● **GOAL OF THE EXERCISE**
Work out how many lines of the listing below contain the word "slice". Respond with that number only.

● **INFORMATION SUPPLIED**

-.-.-

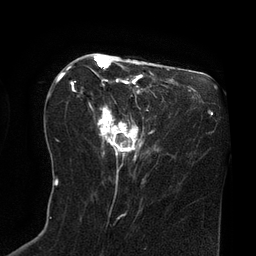
Breast MRI (dynamic contrast-enhanced), one axial slice; position 35 of 80 along the scan axis; cropped to one breast; dynamic contrast-enhanced series, time point 2 of 8 at this slice position (early post-contrast); 3 T; TE 2.1 ms, TR 4.4 ms; 2 mm slice thickness; 256 × 256 image matrix, field of view 180 × 180 mm. Female patient.
Annotated regions visible in this slice (semi-automatically segmented with operator editing):
- enhancing-tissue mask used for the functional tumour volume (all voxels passing the contrast-enhancement thresholds inside the analysis volume; usually the tumour): box from (x=63, y=54) to (x=144, y=161) px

-.-.-

● **RESPONSE BELOW**
2